Nobuteru Uchida’s Odayaka boasts a palpable sense of unease from its very first shots, inside a meager Tokyo apartment complex, of the final tremors of the Great Eastern Japan Earthquake of 2011. What ensues is a parallel character study of two tenants of that complex who are swallowed up by personal crisis and existential dread after the quake, each further set on edge by radio, Internet, and television stories about trade winds carrying nuclear waste from power plants damaged or destroyed during in the disaster’s fallout.
The younger of the two tenants, Saeko (Kiki Sugino), a newly single mother, responds to the panic-inducing rumors—and by extension, her husband’s abandonment—by persistently questioning the safety precautions at the school her daughter, Kiyomi (Ami Watanabe), attends. Her perpetual panic and insecurity gets her in trouble with the school and, more distinctly, with another parent (Makiko Watanabe), the wife of a criticized official. From this, Ushida works up an atmosphere of suppression against Saeko’s vaguely validated concerns, which includes hostile phone calls and a number of at-school confrontations.

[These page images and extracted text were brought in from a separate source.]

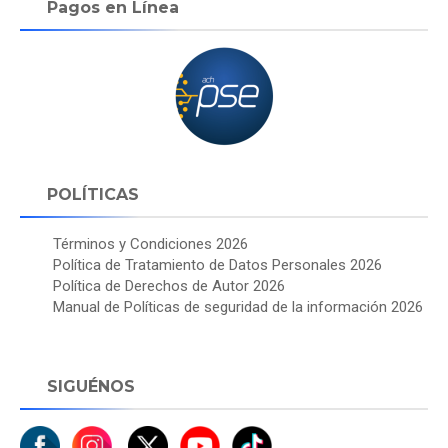
Pagos en Línea
POLÍTICAS
Términos y Condiciones 2026
Política de Tratamiento de Datos Personales 2026
Política de Derechos de Autor 2026
Manual de Políticas de seguridad de la información 2026
SIGUÉNOS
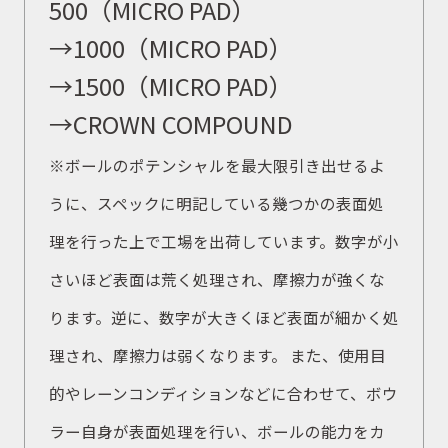
500（MICRO PAD）
→1000（MICRO PAD）
→1500（MICRO PAD）
→CROWN COMPOUND
※ボールのポテンシャルを最大限引き出せるよ
うに、スペックに明記している幾つかの表面処
理を行った上で工場を出荷しています。数字が小
さいほど表面は荒く処理され、摩擦力が強くな
ります。逆に、数字が大きくほど表面が細かく処
理され、摩擦力は弱くなります。 また、使用目
的やレーンコンディションなどに合わせて、ボウ
ラー自身が表面処理を行い、ボールの能力をカ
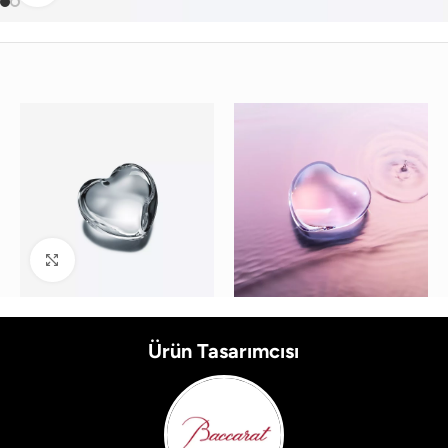
Büyütmek için tıklayın
Ürün Tasarımcısı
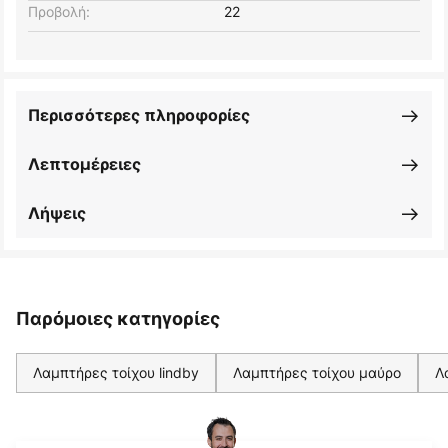
Προβολή:
22
Περισσότερες πληροφορίες
Λεπτομέρειες
Λήψεις
Παρόμοιες κατηγορίες
Λαμπτήρες τοίχου lindby
Λαμπτήρες τοίχου μαύρο
Λ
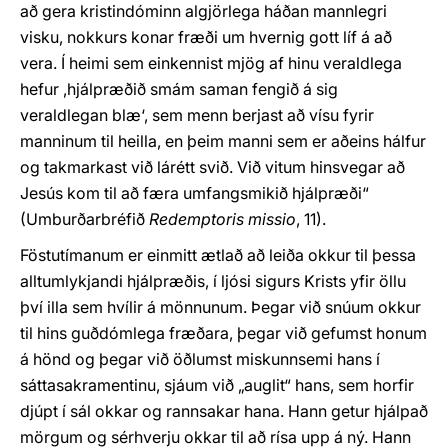
að gera kristindóminn algjörlega háðan mannlegri
visku, nokkurs konar fræði um hvernig gott líf á að
vera. Í heimi sem einkennist mjög af hinu veraldlega
hefur ,hjálpræðið smám saman fengið á sig
veraldlegan blæ‘, sem menn berjast að vísu fyrir
manninum til heilla, en þeim manni sem er aðeins hálfur
og takmarkast við lárétt svið. Við vitum hinsvegar að
Jesús kom til að færa umfangsmikið hjálpræði“
(Umburðarbréfið
Redemptoris missio
, 11).
Föstutímanum er einmitt ætlað að leiða okkur til þessa
alltumlykjandi hjálpræðis, í ljósi sigurs Krists yfir öllu
því illa sem hvílir á mönnunum. Þegar við snúum okkur
til hins guðdómlega fræðara, þegar við gefumst honum
á hönd og þegar við öðlumst miskunnsemi hans í
sáttasakramentinu, sjáum við „auglit“ hans, sem horfir
djúpt í sál okkar og rannsakar hana. Hann getur hjálpað
mörgum og sérhverju okkar til að rísa upp á ný. Hann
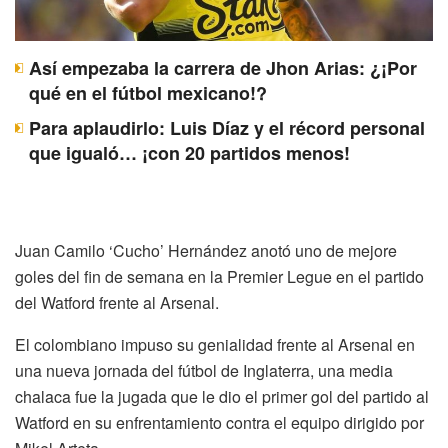
Así empezaba la carrera de Jhon Arias: ¿¡Por
qué en el fútbol mexicano!?
Para aplaudirlo: Luis Díaz y el récord personal
que igualó… ¡con 20 partidos menos!
Juan Camilo ‘Cucho’ Hernández anotó uno de mejore
goles del fin de semana en la Premier Legue en el partido
del Watford frente al Arsenal.
El colombiano impuso su genialidad frente al Arsenal en
una nueva jornada del fútbol de Inglaterra, una media
chalaca fue la jugada que le dio el primer gol del partido al
Watford en su enfrentamiento contra el equipo dirigido por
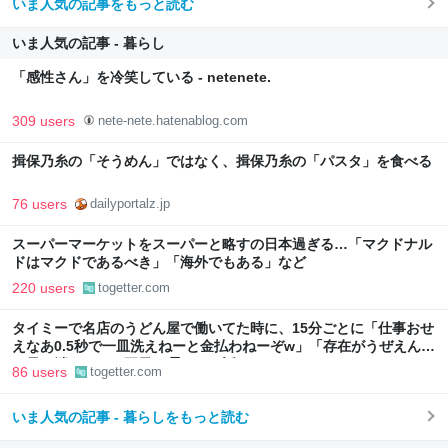
いま人気の記事をもっと読む
いま人気の記事 - 暮らし
「感性さん」を冷笑している - netenete.
309 users
nete-nete.hatenablog.com
揖保乃糸の「そうめん」ではなく、揖保乃糸の「パスタ」を食べる
76 users
dailyportalz.jp
スーパーマーケットをスーパーと略すの日本過ぎる…「マクドナル
ドはマクドであるべき」「海外でもある」など
220 users
togetter.com
タイミーで名店のうどん屋で働いてた時に、15分ごとに「仕事おせ
えなあ0.5秒で一皿洗えねーと金払わねーぞw」「存在がうぜえんだ
よ早く消えろ」と耳元で囁かれた話
86 users
togetter.com
いま人気の記事 - 暮らしをもっと読む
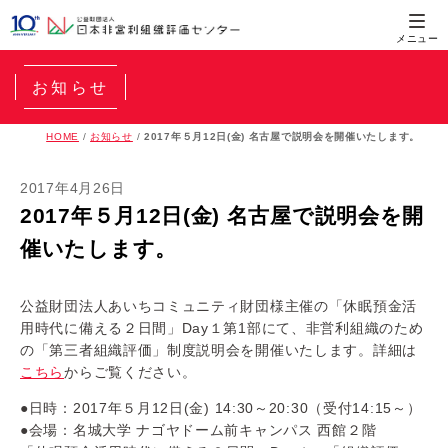
お知らせ
HOME
/
お知らせ
/
2017年５月12日(金) 名古屋で説明会を開催いたします。
2017年4月26日
2017年５月12日(金) 名古屋で説明会を開
催いたします。
公益財団法人あいちコミュニティ財団様主催の「休眠預金活
用時代に備える２日間」Day１第1部にて、非営利組織のため
の「第三者組織評価」制度説明会を開催いたします。詳細は
こちら
からご覧ください。
●日時：2017年５月12日(金) 14:30～20:30（受付14:15～）
●会場：名城大学 ナゴヤドーム前キャンパス 西館２階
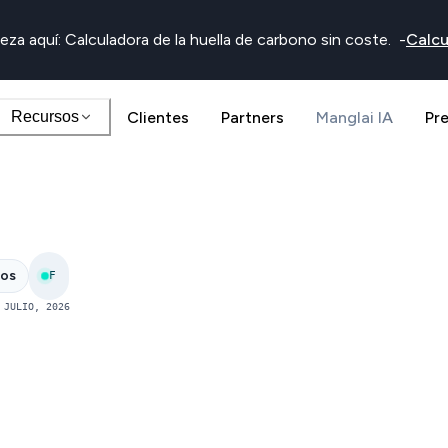
eza aquí: Calculadora de la huella de carbono sin coste.
-
Calcu
Recursos
Clientes
Partners
Manglai IA
Pr
nos
F
 JULIO, 2026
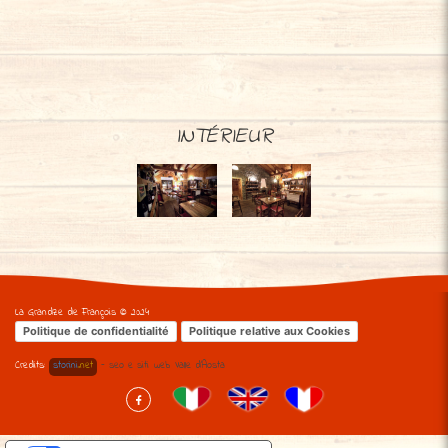
INTÉRIEUR
La Grandze de François © 2024
Politique de confidentialité
Politique relative aux Cookies
Credits:
storini
.net
- seo e siti web Valle d'Aosta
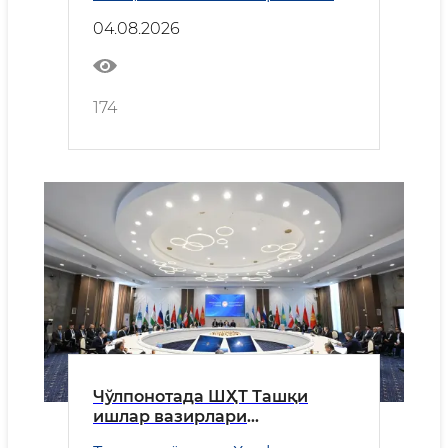
қилди
04.08.2026
174
Чўлпонотада ШҲТ Ташқи
ишлар вазирлари
кенгашининг навбатдаги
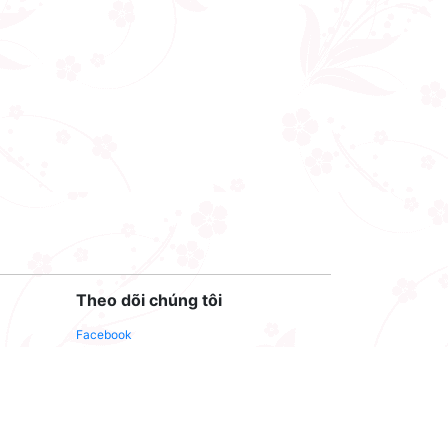
Theo dõi chúng tôi
Facebook
Youtube
Twitter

But as conceived by Sugino and Uchida, Saeko is defined by her delicate mental and emotional state, and the effects of those who take umbrage with her feelings are dulled by a lack of clear change in the character. The ways in which the earthquake and the reactions at school have reshaped Saeko’s persona are crucial to the film’s emotional impact, and yet there’s little sense of the mother, wife, and woman Saeko used to be. Indeed, with the exception of a few outlier moms at the school, Saeko’s shrilly conveyed opinions are only shared by Yukako (Yukiko Shinohara), her married neighbor, and to far milder degree. Yukako is quiet and more unsettling in her reaction to the quake: she begins to insist her husband, Tatsuya (Takeshi Yamamoto), start looking for a job transfer away from Tokyo in the days following the event. As intermittently disturbing as Yukako’s experiences are, there’s a sense that her more subdued storyline is kept at a quieter volume to offer a direct contrast with the screaming melodrama of Saeko’s descent into madness.
As it hits its grim climax, the film nearly invokes the lacerating life stories of Lee Chang-dong, but the filmmakers labor clearly and unconvincingly to quantify a crudely hopeful ending. If there’s a sense that either of these storylines would have made for better singular films on their own, there’s still the matter of Uchida’s clunky sense of storytelling, which feels burdened by an overtly calculated sense of structure and very cheap redemption. At the heart of it all, Odayaka attests to a weirdly conservative viewpoint, that of women only truly being of the world when they claim or reclaim their roles as mothers. Its depiction of those who worry about corporate and governmental faults and lies is hardly more palatable. Carried almost entirely by the dreamlike lensing by Uchida and DP Shinichi Tsunoda, Odayaka is nevertheless only truly memorable in its bashful cynicism.